Unand Ingin Capai Prestasi Masuk 500 Universitas Terbaik di Dunia Usai Berstatus PTN-BH

Rektor Universitas Andalas, Yuliandri. (Foto: Dok. PPID Unand)
Rektor Universitas Andalas, Yuliandri. (Foto: Dok. PPID Unand)

HALONUSA.COM – Rektor Universitas Andalas (Unand), Yuliandri menyebut bahwa pihaknya ingin mencapai prestasi di tingkat internasional dengan masuk ke dalam 500 kampus terbaik di dunia.

Langkah tersebut, kata Yuliandri sangat mungkin bisa diwujudkan karena saat ini Unand telah berstatus Perguruan Tinggi Negeri Badan Hukum (PTN-BH).
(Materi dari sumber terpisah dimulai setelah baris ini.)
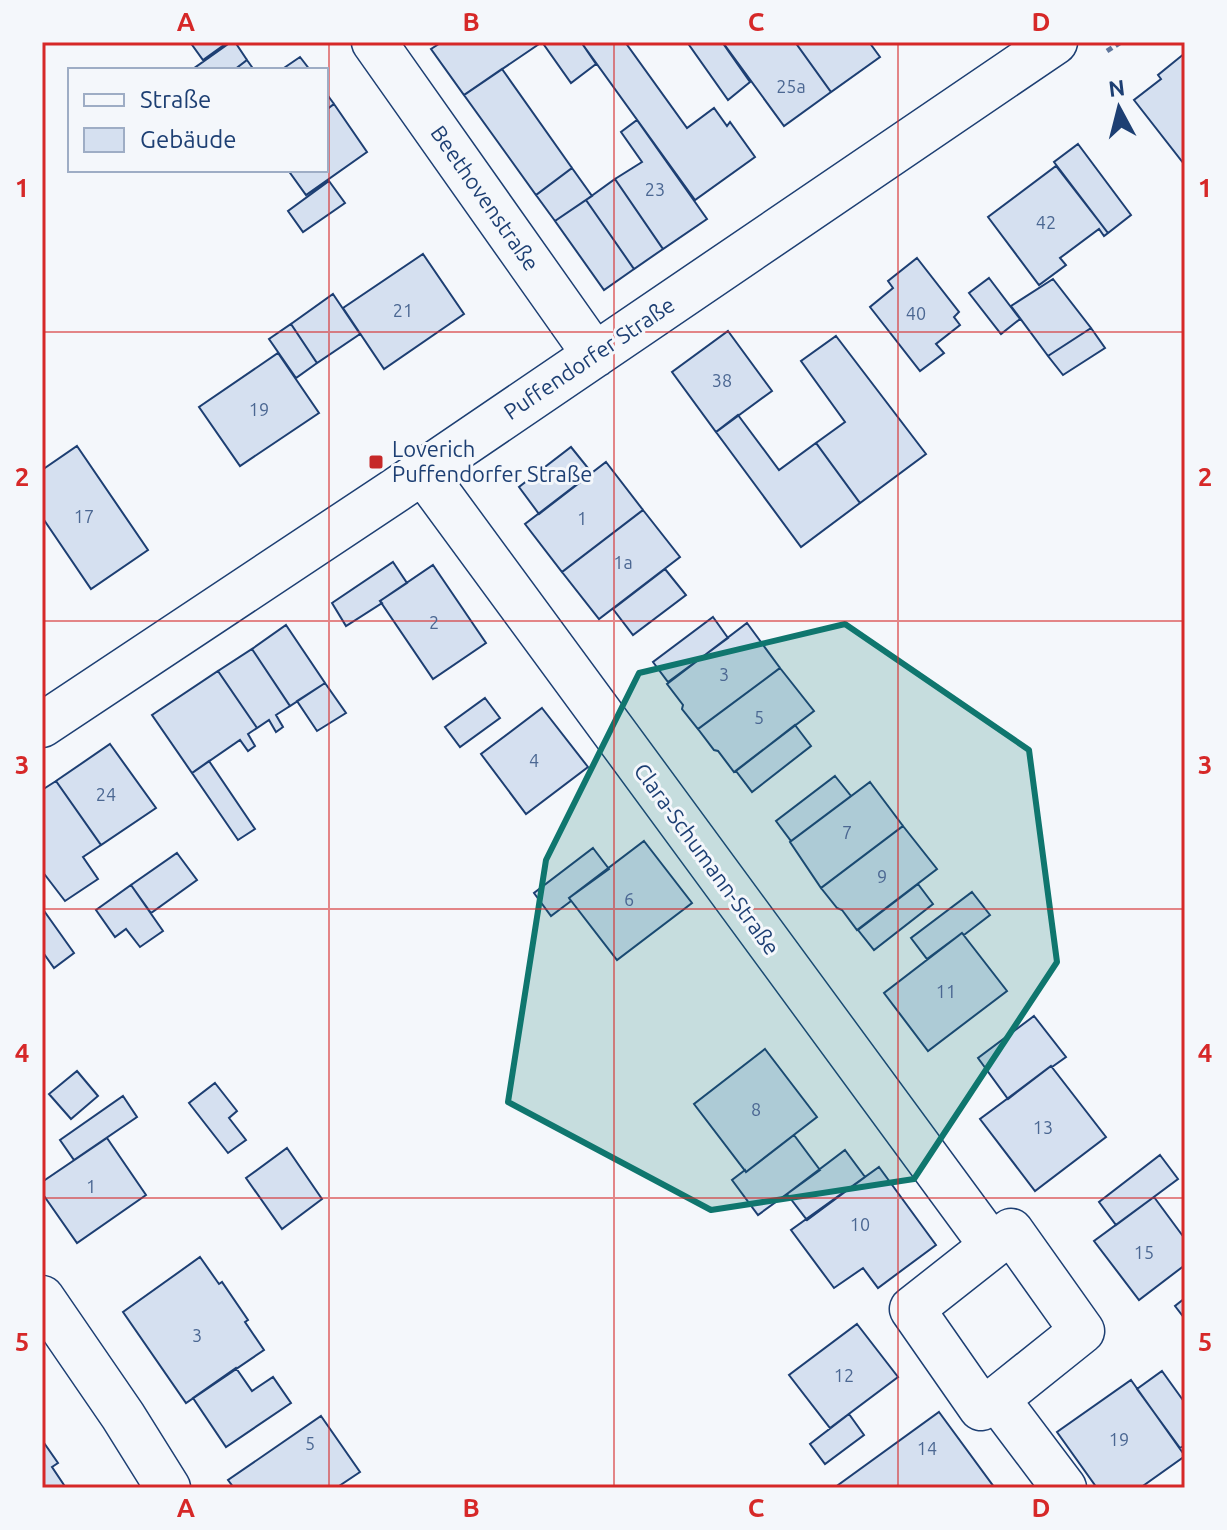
<svg xmlns="http://www.w3.org/2000/svg" width="1227" height="1530" font-family="Ubuntu,sans-serif">
  <style>
    .building { fill: #d5e0f0; stroke: #1d3f73; stroke-width: 2 }
    .lines { fill: none; stroke-linecap: round; stroke-linejoin: round }
    .minor-casing { stroke: #1d3f73; stroke-width: 47 }
    .path { stroke: #5e769c; stroke-width: 5; stroke-dasharray: 6 4; stroke-linecap: butt }
    .minor { stroke: #f4f7fb; stroke-width: 44 }
    .marked { fill: #0f766e; fill-opacity: 0.2; stroke: #0f766e; stroke-width: 6; stroke-linejoin: round }
    .grid { fill: none; stroke: #d62828; stroke-width: 2; stroke-opacity: 0.55 }
    .poi-dot { fill: #c62828; stroke: #f4f7fb; stroke-width: 3 }
    .labels { text-anchor: middle; stroke-width: 6; stroke-linejoin: round; paint-order: stroke }
    .number-label { font-size: 18px; fill: #4b6792 }
    .street-label { font-size: 22px; fill: #1d3f73; stroke: #f4f7fb }
    .poi-label { font-size: 22px; fill: #1d3f73; stroke: #f4f7fb; text-anchor: start }
    .neatline { fill: none; stroke: #d62828; stroke-width: 3 }
    .grid-label { font-size: 26px; text-anchor: middle; font-weight: bold; fill: #d62828 }
  </style>
  <rect width="100%" height="100%" fill="#f4f7fb"/>
  <path class="building" d="M190,42H228L203,60Z
    M231,42H235L247,60L234,70H194L193,69Z
    M442,42H542L464,95L431,49Z
    M542,42H581L596,64L571,83Z
    M581,42H625L687,128L714,108L727,126L730,122L755,157L695,200Z
    M687,42H722L750,82L728,100Z
    M726,42H795L831,92L784,126L724,44Z
    M795,42H869L880,57L831,92Z
    M1185,53V164H1184L1134,100L1161,79L1158,75Z
    M300,57L310,70H281Z
    M247,60L254,70H234Z
    M502,69L572,168L536,195L464,95Z
    M326,93L334,104L326,110Z
    M334,104L367,152L306,195L288,170H326V110Z
    M637,120L707,219L663,249L615,179L642,162L621,132Z
    M1078,144L1131,215L1108,233L1054,162Z
    M1056,166L1108,233L1104,236L1099,229L1060,258L1066,265L1039,285L988,217Z
    M572,168L592,196L555,221L536,195Z
    M615,179L663,249L634,269L586,200Z
    M329,181L345,203L303,232L288,211Z
    M586,200L634,269L604,290L555,221Z
    M423,254L464,314L384,369L343,308Z
    M917,258L959,312L954,317L960,325L936,344L944,353L920,371L870,307L893,288L888,281Z
    M989,278L1020,319L1001,334L969,293Z
    M1053,279L1091,328L1048,356L1011,306Z
    M333,294L360,334L317,363L291,324Z
    M291,324L317,363L296,378L269,339Z
    M1091,328L1105,348L1063,375L1048,356Z
    M728,331L772,391L716,432L672,372Z
    M836,336L926,454L860,503L816,443L845,422L801,361Z
    M278,353L319,413L240,466L199,407Z
    M738,415L779,470L816,443L860,503L801,547L716,432Z
    M77,446L148,550L91,589L42,517V470Z
    M571,447L592,473L539,514L519,487Z
    M606,462L643,510L562,572L525,524Z
    M643,510L680,557L599,619L562,572Z
    M393,562L407,583L380,601L382,603L346,626L332,603Z
    M433,565L486,643L433,679L380,601Z
    M665,569L686,595L633,635L613,609Z
    M713,617L728,638L668,682L653,662Z
    M747,623L780,668L698,729L682,709L683,705L667,684Z
    M286,625L325,683L290,706L252,649Z
    M252,649L290,706L276,715L283,727L276,732L269,720L257,728L218,671Z
    M780,668L814,711L734,772L718,751L714,750L698,729Z
    M218,671L257,728L248,734L255,746L248,751L240,740L192,773L152,715Z
    M325,683L346,713L317,731L297,701Z
    M485,698L500,718L460,747L445,727Z
    M542,708L588,767L526,814L481,754Z
    M795,725L811,746L752,792L736,771Z
    M110,744L156,808L101,845L56,781Z
    M209,761L255,829L238,840L192,773Z
    M835,776L851,796L791,841L776,821Z
    M56,781L101,845L83,857L98,879L65,901L42,871V790Z
    M870,782L903,826L821,888L790,842Z
    M903,826L937,869L857,930L842,910L837,908L821,888Z
    M644,841L692,903L617,960L569,898Z
    M593,848L609,869L569,898L571,901L551,916L534,893Z
    M177,853L197,880L151,913L131,885Z
    M918,884L933,904L874,950L858,930Z
    M131,885L163,931L140,947L126,929L115,937L96,910Z
    M972,892L990,915L964,935L962,933L927,959L911,938Z
    M42,908L74,953L54,968L42,951Z
    M962,933L1007,991L928,1051L884,993Z
    M1034,1016L1066,1057L1052,1067L1051,1066L1008,1099L978,1058Z
    M765,1049L817,1117L746,1172L694,1104Z
    M1051,1066L1106,1137L1035,1191L980,1119Z
    M77,1071L98,1096L71,1119L49,1094Z
    M215,1083L237,1111L229,1118L246,1140L228,1153L189,1103Z
    M123,1096L137,1117L74,1160L60,1140Z
    M794,1135L820,1170L758,1215L732,1180L745,1170L746,1172Z
    M107,1138L146,1195L77,1243L42,1193V1182Z
    M287,1148L322,1199L282,1229L246,1178Z
    M845,1150L865,1177L807,1220L787,1194Z
    M1160,1155L1178,1179L1116,1225L1099,1202Z
    M879,1167L936,1245L878,1288L863,1268L834,1288L791,1230Z
    M1154,1197L1185,1239V1265L1139,1300L1094,1241Z
    M200,1257L219,1284L222,1282L248,1320L245,1322L264,1350L186,1403L123,1312Z
    M1185,1298V1319L1175,1306Z
    M857,1324L898,1377L830,1428L789,1375Z
    M236,1368L252,1391L273,1377L291,1403L226,1447L193,1398Z
    M1162,1371L1185,1403V1445L1180,1448L1137,1389Z
    M1131,1380L1185,1456L1140,1488H1097L1057,1432Z
    M939,1412L994,1487L992,1488H834Z
    M849,1414L864,1435L825,1464L810,1444Z
    M321,1416L360,1472L336,1488H234L228,1480Z
    M42,1440L58,1463L52,1467L66,1488H42Z"/>
  <g class="lines">
    <defs>
      <path id="minor" d="M374,42L595,355
        M423,472L992,1246
        M42,725L396,490L1055,42
        M1011,1231L1082,1331L997,1399L981,1408L912,1309Z
        M42,1298L123,1416L168,1488
        M997,1399L1064,1488"/>
    </defs>
    <use href="#minor" class="minor-casing"/>
    <path class="path" d="M1107,51L1121,42"/>
    <use href="#minor" class="minor"/>
  </g>
  <path class="marked" d="M845,624L1029,750L1057,962L914,1179L711,1210L508,1102L546,860L639,673Z"/>
  <path class="grid" d="M329,42V1488M614,42V1488M898,42V1488M42,332H1185M42,621H1185M42,909H1185M42,1198H1185"/>
  <rect class="poi-dot" x="368" y="454" width="16" height="16" rx="4"/>
  <g class="labels">
    <g class="number-label">
      <text x="791" y="93">25a</text>
      <text x="655" y="196">23</text>
      <text x="1046" y="229">42</text>
      <text x="403" y="317">21</text>
      <text x="916" y="320">40</text>
      <text x="722" y="387">38</text>
      <text x="259" y="416">19</text>
      <text x="84" y="523">17</text>
      <text x="582" y="525">1</text>
      <text x="623" y="569">1a</text>
      <text x="434" y="629">2</text>
      <text x="724" y="681">3</text>
      <text x="759" y="724">5</text>
      <text x="534" y="767">4</text>
      <text x="106" y="801">24</text>
      <text x="847" y="839">7</text>
      <text x="882" y="883">9</text>
      <text x="629" y="906">6</text>
      <text x="946" y="998">11</text>
      <text x="756" y="1116">8</text>
      <text x="1043" y="1134">13</text>
      <text x="91" y="1193">1</text>
      <text x="860" y="1231">10</text>
      <text x="1144" y="1259">15</text>
      <text x="197" y="1342">3</text>
      <text x="844" y="1382">12</text>
      <text x="1119" y="1446">19</text>
      <text x="310" y="1450">5</text>
      <text x="927" y="1455">14</text>
    </g>
    <g class="street-label">
      <text transform="translate(485 198) rotate(55)" y="8">Beethovenstraße</text>
      <text transform="translate(589 358) rotate(-34)" y="8">Puffendorfer Straße</text>
      <text transform="translate(707 859) rotate(54)" y="8">Clara-Schumann-Straße</text>
    </g>
    <g class="poi-label">
      <text x="392" y="457">Loverich<tspan x="392" dy="25">Puffendorfer Straße</tspan></text>
    </g>
  </g>
  <rect width="1227" height="1530" fill="none" stroke="#f4f7fb" stroke-width="88"/>
  <rect x="68" y="68" width="260" height="104" fill="#f4f7fb" stroke="#9eadc5" stroke-width="2"/>
  <rect x="84" y="94" width="40" height="12" fill="#f4f7fb" stroke="#9eadc5" stroke-width="2"/>
  <text x="140" y="108" font-size="24" fill="#1d3f73">Straße</text>
  <rect x="84" y="128" width="40" height="24" fill="#d5e0f0" stroke="#9eadc5" stroke-width="2"/>
  <text x="140" y="148" font-size="24" fill="#1d3f73">Gebäude</text>
  <g transform="translate(1119 108) rotate(353)" stroke="#f4f7fb" stroke-width="6" paint-order="stroke">
  <path d="M0-6L14 30L0 20L-14 30Z" fill="#1d3f73"/>
  <text y="-12" font-size="22" font-weight="bold" text-anchor="middle" fill="#1d3f73">N</text>
  </g>
  <rect x="44" y="44" width="1139" height="1442" class="neatline"/>
  <g class="grid-label">
    <text x="186" y="31">A</text>
    <text x="471" y="31">B</text>
    <text x="756" y="31">C</text>
    <text x="1041" y="31">D</text>
    <text x="22" y="197">1</text>
    <text x="1205" y="197">1</text>
    <text x="22" y="486">2</text>
    <text x="1205" y="486">2</text>
    <text x="22" y="774">3</text>
    <text x="1205" y="774">3</text>
    <text x="22" y="1062">4</text>
    <text x="1205" y="1062">4</text>
    <text x="22" y="1351">5</text>
    <text x="1205" y="1351">5</text>
    <text x="186" y="1517">A</text>
    <text x="471" y="1517">B</text>
    <text x="756" y="1517">C</text>
    <text x="1041" y="1517">D</text>
  </g>
</svg>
Hal tersebut disampaikannya saat mewisuda sebanyak 1.121 lulusan dari berbagai jenjang pendidikan Diploma, Sarjana, Profesi, Magister hingga Doktor, Sabtu (28/5/2022).

Bacaan Lainnya

“Kami juga mengharapkan pada momentum wisuda kali ini, kami juga bisa transformasikan kepada masyarakat melalui wisudawan, bahwa perkembangan Unand dan juga kemajuan atau prestasi yang dihasilkan selama ini juga ada andil wisudawan,” katanya.
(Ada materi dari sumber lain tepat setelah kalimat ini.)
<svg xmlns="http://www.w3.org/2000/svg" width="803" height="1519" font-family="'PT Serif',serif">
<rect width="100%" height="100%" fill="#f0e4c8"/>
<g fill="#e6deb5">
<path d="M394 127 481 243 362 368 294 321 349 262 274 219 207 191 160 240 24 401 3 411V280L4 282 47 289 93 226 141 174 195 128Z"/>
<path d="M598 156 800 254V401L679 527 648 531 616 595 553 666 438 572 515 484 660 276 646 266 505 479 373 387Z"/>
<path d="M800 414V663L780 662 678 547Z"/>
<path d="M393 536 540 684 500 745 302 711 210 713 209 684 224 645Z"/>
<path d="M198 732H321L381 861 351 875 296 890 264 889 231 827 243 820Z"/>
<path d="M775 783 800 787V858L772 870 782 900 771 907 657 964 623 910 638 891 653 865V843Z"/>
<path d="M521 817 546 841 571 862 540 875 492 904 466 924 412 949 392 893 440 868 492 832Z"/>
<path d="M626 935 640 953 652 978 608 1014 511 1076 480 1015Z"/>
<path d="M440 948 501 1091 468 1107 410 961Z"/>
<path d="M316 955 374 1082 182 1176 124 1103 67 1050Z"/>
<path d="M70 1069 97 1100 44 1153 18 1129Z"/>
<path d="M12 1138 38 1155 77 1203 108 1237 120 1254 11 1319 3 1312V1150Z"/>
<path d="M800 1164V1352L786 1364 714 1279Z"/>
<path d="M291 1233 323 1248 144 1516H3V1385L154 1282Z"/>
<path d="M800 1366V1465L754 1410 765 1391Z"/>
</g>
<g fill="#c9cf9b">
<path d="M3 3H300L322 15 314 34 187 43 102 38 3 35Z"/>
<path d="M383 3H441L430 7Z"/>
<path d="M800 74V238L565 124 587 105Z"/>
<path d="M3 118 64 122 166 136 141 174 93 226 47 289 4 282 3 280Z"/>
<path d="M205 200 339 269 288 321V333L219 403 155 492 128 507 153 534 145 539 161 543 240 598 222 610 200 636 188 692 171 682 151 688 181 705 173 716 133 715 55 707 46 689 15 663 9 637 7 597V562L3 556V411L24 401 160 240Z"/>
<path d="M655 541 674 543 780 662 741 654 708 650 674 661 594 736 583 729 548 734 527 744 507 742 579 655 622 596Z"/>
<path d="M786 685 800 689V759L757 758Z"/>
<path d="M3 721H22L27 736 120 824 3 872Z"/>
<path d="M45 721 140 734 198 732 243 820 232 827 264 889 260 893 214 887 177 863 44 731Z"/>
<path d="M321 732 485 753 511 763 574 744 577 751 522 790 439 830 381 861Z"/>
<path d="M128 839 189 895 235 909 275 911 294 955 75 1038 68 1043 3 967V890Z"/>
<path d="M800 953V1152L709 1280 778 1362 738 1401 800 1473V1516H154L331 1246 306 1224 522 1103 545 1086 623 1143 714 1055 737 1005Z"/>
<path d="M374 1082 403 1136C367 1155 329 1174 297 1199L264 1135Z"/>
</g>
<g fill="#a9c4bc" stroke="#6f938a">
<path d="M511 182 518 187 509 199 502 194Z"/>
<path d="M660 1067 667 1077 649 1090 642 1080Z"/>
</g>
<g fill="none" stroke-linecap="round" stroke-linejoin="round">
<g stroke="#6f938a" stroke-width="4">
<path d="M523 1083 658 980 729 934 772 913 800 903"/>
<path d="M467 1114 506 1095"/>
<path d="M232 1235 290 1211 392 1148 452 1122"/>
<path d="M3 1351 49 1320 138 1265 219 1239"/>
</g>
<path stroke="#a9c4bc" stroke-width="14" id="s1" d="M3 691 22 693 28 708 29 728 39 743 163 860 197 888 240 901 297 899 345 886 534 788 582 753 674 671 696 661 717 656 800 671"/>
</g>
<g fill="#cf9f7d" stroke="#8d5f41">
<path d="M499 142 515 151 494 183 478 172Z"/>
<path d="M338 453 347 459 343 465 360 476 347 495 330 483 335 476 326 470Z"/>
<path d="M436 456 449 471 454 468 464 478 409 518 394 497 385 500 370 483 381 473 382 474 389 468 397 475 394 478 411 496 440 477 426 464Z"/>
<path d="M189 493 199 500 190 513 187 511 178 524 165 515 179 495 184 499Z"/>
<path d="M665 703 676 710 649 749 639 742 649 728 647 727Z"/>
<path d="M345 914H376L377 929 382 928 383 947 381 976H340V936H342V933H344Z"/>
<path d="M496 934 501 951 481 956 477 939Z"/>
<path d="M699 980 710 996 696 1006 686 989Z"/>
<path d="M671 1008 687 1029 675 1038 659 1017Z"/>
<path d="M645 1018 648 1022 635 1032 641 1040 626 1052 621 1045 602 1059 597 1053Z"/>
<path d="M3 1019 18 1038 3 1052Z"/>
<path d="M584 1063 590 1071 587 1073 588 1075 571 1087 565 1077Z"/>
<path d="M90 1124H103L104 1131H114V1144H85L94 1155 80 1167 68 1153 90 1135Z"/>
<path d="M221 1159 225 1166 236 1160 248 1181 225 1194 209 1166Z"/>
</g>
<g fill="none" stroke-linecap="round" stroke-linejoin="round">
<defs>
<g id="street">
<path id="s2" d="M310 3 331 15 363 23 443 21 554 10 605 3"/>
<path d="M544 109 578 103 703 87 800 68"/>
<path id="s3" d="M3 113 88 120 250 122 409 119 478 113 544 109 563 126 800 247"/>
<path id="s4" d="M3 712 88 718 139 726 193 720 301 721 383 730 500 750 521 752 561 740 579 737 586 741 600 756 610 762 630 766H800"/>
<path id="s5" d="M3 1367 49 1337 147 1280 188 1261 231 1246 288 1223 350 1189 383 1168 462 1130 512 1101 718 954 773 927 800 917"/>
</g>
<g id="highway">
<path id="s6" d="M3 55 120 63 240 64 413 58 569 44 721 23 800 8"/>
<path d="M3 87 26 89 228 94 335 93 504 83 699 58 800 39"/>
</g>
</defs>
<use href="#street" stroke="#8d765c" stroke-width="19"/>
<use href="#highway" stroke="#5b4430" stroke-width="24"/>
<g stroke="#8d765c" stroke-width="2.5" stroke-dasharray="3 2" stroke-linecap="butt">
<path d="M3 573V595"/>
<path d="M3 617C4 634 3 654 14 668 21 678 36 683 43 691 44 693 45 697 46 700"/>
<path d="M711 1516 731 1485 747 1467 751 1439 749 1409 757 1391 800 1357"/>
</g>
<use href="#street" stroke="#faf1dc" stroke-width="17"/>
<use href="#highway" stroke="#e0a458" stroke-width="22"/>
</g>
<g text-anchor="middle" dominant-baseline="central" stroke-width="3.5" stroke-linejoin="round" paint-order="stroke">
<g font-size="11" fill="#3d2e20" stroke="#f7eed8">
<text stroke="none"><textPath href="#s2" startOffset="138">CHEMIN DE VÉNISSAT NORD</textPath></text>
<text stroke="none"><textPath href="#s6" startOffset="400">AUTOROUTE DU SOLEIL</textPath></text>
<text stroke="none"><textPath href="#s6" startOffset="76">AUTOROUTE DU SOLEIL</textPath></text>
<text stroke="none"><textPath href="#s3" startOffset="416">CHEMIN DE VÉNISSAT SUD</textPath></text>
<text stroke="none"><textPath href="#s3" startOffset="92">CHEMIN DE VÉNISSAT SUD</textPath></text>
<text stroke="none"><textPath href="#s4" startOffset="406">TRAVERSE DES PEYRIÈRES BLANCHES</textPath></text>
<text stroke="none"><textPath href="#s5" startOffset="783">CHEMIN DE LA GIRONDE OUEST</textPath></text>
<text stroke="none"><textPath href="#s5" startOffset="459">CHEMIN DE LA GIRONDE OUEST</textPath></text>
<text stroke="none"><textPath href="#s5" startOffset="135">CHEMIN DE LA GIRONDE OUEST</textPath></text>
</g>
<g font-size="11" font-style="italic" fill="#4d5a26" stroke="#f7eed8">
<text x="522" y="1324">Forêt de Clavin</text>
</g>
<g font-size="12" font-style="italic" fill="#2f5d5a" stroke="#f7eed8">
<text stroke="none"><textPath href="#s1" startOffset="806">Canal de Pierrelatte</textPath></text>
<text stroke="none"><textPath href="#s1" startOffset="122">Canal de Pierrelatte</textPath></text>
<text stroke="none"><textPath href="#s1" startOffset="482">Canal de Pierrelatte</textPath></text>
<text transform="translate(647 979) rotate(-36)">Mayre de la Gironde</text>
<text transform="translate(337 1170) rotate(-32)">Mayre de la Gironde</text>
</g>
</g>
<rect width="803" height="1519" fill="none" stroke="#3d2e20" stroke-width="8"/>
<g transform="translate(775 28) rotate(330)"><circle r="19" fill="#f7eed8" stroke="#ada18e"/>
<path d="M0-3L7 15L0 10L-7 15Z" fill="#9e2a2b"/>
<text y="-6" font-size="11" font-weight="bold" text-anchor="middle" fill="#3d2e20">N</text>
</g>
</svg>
Saat ini, kata Yuliandri, Setiap Perguruan Tinggi saat ini diberikan target pencapaian Indikator Kerja Utama (IKU), termasuk keberhasilan wisudawan atau lulusan yang ditelurkan.

Selain ingin masuk ke dalam 500 teratas kampus terbaik di dunia, Unand juga memberikan penghargaan kepada para wisudawan yang berhasil meraih prestasi akademik atau non-akademik semasa menjalani jenjang kuliah.

“Terutama ketika ada lomba atau kompetisi yang dilakukan berbasik nasional atau internasional. Itu jelas memberikan kontribusi terhadap capaian IKU, kami apresiasi itu selama mereka studi,” ucapnya.

Kontribusi Orang Tua

Di lain sisi, Yuliandri juga menyebut kontribusi orang tua sangat besar hingga bisa membawa anak-anaknya menjadi seorang yang memiliki gelar akademik.

“Kontribusi orang tua sangat sangat besar sekali, maka penghargaan penghormatan dan ungkapan terima kasih kepada orang tua itu wajib dilakukan,” katanya.

Menurut pria dengan latar belakang ilmu hukum tersebut, tantangan yang akan dihadapi lulusan akan berat. Sehingga, para lulusa perlu kembali menyadari bahwa yang diberikan selama jenjang kuliah, itu hanya modal dasar.

“Maka kami harapkan modal yang mereka miliki itu digunakan baik untuk pengembangan keilmuan ataupun berkontribusi kepada masyarakat,” katanya.